Korban pemalakan preman jadi tersangka

Kasus lainnya yang memicu tagar #PercumaLaporPolisi lainnya viral adalah, ketika seorang pedagang di Pasar Gambir, Medan, berinisial LG diduga dianiaya oleh dua orang laki-laki di pasar.

LG membuat laporan atas peristiwa penganiayaan tersebut.

Menurut keterangan Kapolsek Percut Sei Tuan AKB Janpiter Napitupulu, kasus dugaan penganiayaan itu terjadi pada 5 September 2021.

Polisi kemudian menangkap seseorang bernama BS yang diduga melakukan penganiayaan.

Namun, BS juga membuat laporan karena luka di beberapa bagian tubuh yang diakuinya akibat pukulan dan cakaran LG. Belakangan, polisi pun menetapkan BS dan LG sama-sama sebagai tersangka.

Usai kasus tersebut viral di media sosial, Kepala Divisi Humas Polri Irjen Pol Argo Yuwono mengungkapkan, Kapolsek Percut Sei Tuan AKP Janpiter Napitupulu bakal dicopot dari jabatannya.

Argo menyatakan, Janpiter terbukti tidak profesional dalam menangani kasus dugaan penganiayaan yang dialami seorang pedagang di Pasar Gambir, Percut Sei Tuan.

Pencopotan itu tengah dalam proses oleh Kapolda Sumatera Utara.

Baca juga: Tagar #PercumaLaporPolisi dan Kasus-kasus Ketidakadilan yang Jadi Sorotan...

"Kapolsek Percut Sei Tuan terbukti tidak profesional dan dalam proses akan dicopot juga," kata Argo dalam konferensi pers di Mabes Polri, Jakarta, Rabu (13/10/2021).

Sementara itu, Kapolrestabes Medan telah mencopot Kanit Resintel Polsek Percut Sei Tuan pada 12 Oktober 2021.

Argo mengatakan, pencopotan itu dilakukan setelah adanya audit terhadap penyidikan yang dilakukan polsek setempat.

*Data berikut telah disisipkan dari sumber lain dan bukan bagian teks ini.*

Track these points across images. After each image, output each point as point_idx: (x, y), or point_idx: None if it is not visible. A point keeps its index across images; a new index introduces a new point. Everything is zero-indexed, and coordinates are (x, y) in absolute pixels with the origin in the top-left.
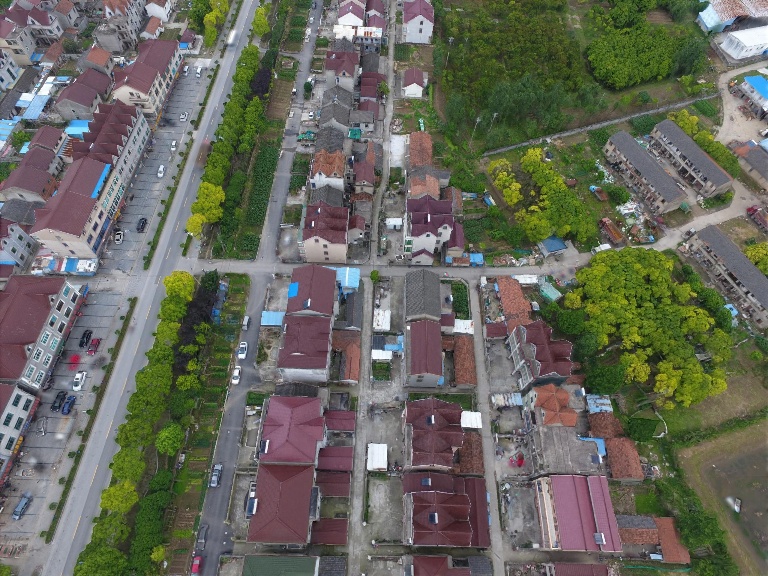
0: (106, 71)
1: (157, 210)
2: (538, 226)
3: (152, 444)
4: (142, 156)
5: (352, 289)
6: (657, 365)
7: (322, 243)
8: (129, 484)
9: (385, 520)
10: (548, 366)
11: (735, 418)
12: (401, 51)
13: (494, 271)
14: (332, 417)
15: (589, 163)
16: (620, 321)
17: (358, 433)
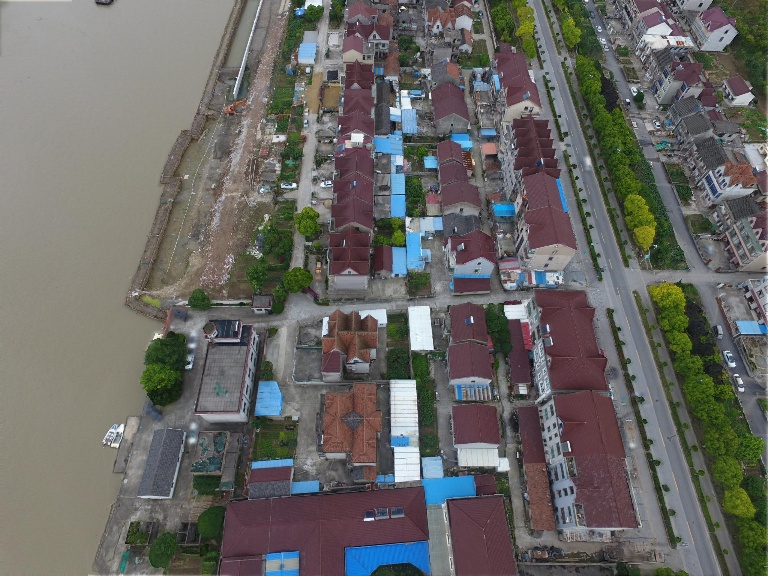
0: (458, 84)
1: (574, 222)
2: None
3: None
4: None
5: None
6: None
7: None
8: None
9: None
10: None
11: None
12: (702, 59)
13: None
14: None
15: None
16: None
17: None
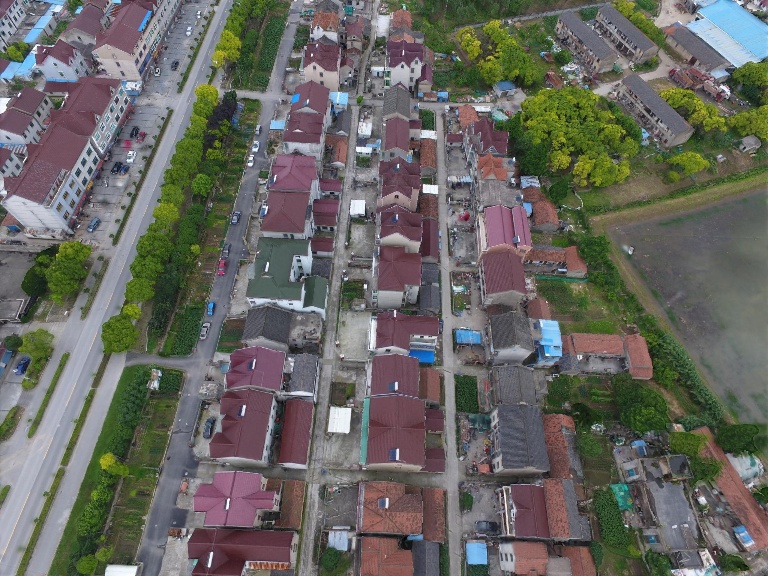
0: None
1: (187, 57)
2: (492, 69)
3: (189, 186)
4: (174, 18)
5: (342, 109)
6: (577, 158)
7: (319, 71)
8: (173, 206)
9: (362, 247)
10: (489, 144)
11: (638, 201)
12: None
13: (457, 105)
14: (324, 181)
15: (541, 35)
16: (551, 129)
17: (344, 198)
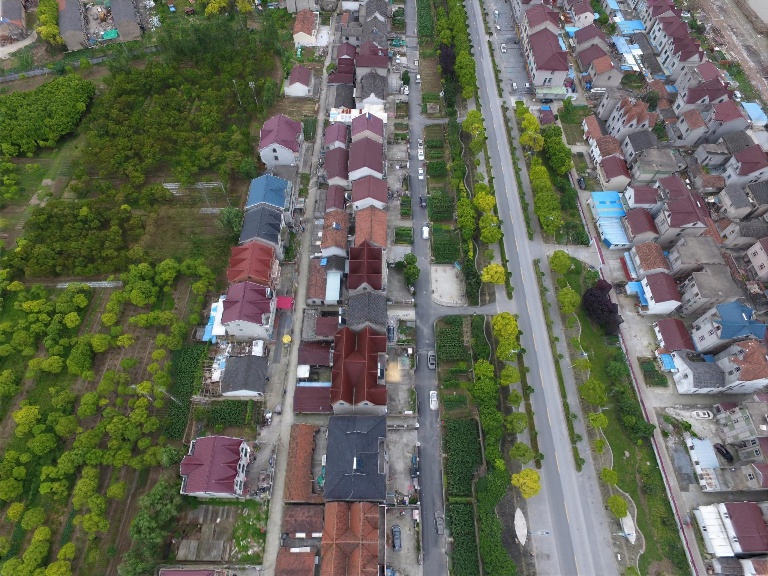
0: None
1: None
2: None
3: None
4: None
5: None
6: None
7: None
8: None
9: None
10: None
11: None
12: (308, 129)
13: None
14: None
15: None
16: None
17: None
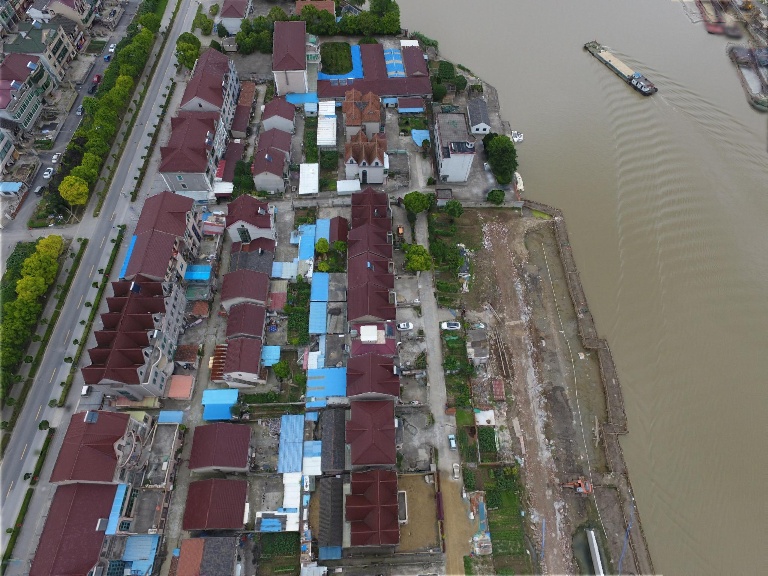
0: None
1: None
2: None
3: None
4: None
5: None
6: None
7: None
8: None
9: None
10: None
11: None
12: None
13: None
14: None
15: None
16: None
17: None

Menurut Argo, berdasarkan audit, disimpulkan bahwa penyidikan terhadap kasus dugaan penganiayaan itu tidak profesional.

"Ditemukan adanya penyidikan yang tidak profesional yang dilakukan oleh Polsek Percut Sei Tuan," ujar dia.

Seorang kakek ditahan saat bela diri dari pencuri

Kekecewaan masyarakat terhadap pihak kepolisian semakin besar saat baru-barua ini seorang kakek, Kasmito (74) harus mendekam di tahanan Kejaksaan Negeri Demak.

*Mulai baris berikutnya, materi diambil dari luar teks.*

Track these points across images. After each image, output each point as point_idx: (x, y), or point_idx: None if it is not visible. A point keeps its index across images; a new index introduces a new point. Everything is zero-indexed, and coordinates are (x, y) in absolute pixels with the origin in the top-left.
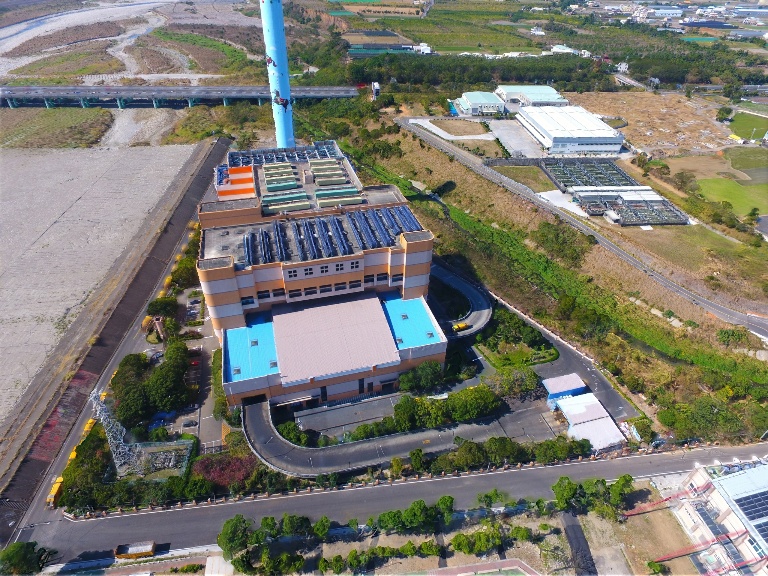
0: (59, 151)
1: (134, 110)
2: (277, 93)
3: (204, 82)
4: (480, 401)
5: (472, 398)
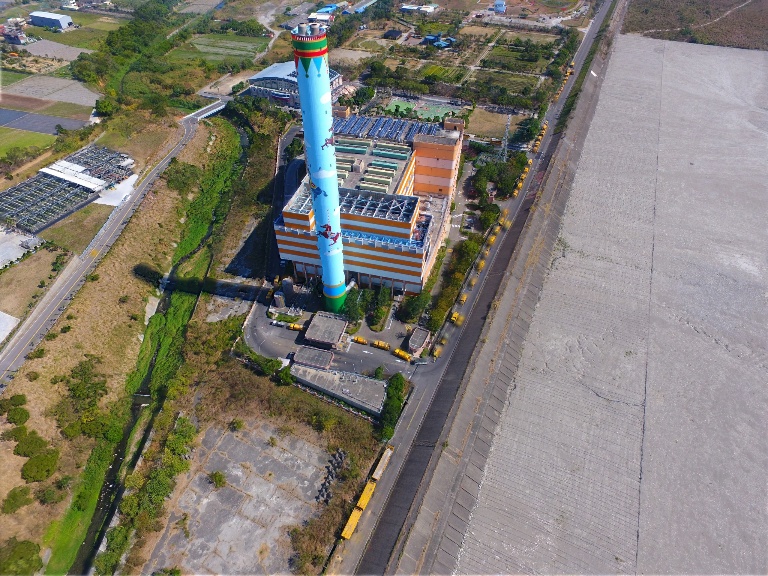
0: None
1: None
2: None
3: None
4: None
5: None
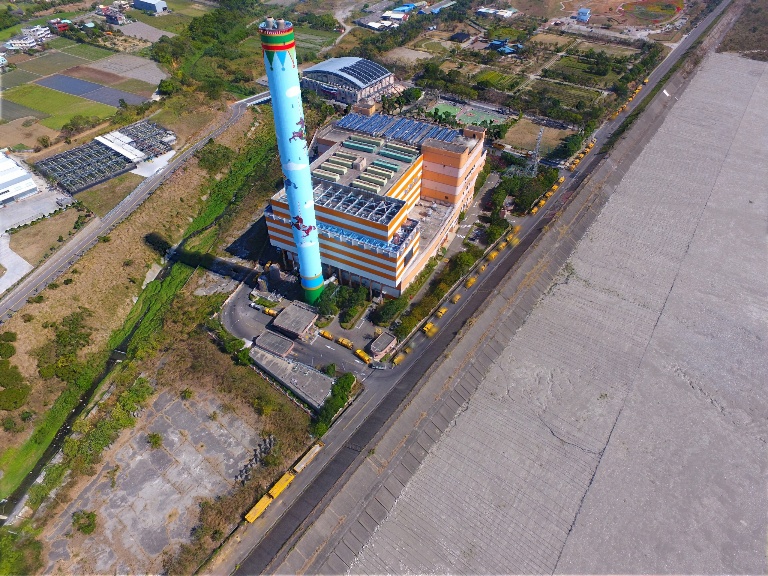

Penjaga kolam ikan di Desa Pasir, Kecamatan Mijen, Kabupaten Demak, Jawa Tengah, ini didakwa telah melakukan penganiayaan.

Mbah Minto, sapaan Kasmito, diduga menganiaya pencuri di kolam yang dijaganya. Pencuri yang diketahui bernama Marjani (38) warga Desa Wonosari, Kecamatan Bonang, Demak harus menjalani perwatan intensif di rumah sakit.

Peristiwa yang terjadi pada Selasa (7/9/2021) malam itu berawal saat Mbah Minto memergoki dan menangkap terduga pencuri di kolam ikan milik Suhadak (53).

Namun, pelaku yang diduga melakukan pencurian justru melaporkan Mbah Minto sebagai terlapor tindak pidana penganiayaan.
Kasus tersebut kini telah memasuki tahap II dan penanganan perkaranya telah dilimpahkan ke Kejaksaan Negeri Demak.
Haryanto, kuasa hukum Mbah Minto, dalam pers rilisnya mengatakan, dua petak kolam ikan yang dijaga oleh kliennya sering terjadi pencurian ikan.

Tak hanya ikan, alat-alat perikanan seperti mesin diesel dan pompa air juga sering hilang diambil orang.

Baca juga: Tagar #PercumaLaporPolisi Disebut Ekspresi Kekecewan Warga pada Polri

Pada saat malam kejadian itu, Mbah Minto mempergoki pelapor yang berada di dalam kolam sedang mencuri ikan mengunakan alat setrum.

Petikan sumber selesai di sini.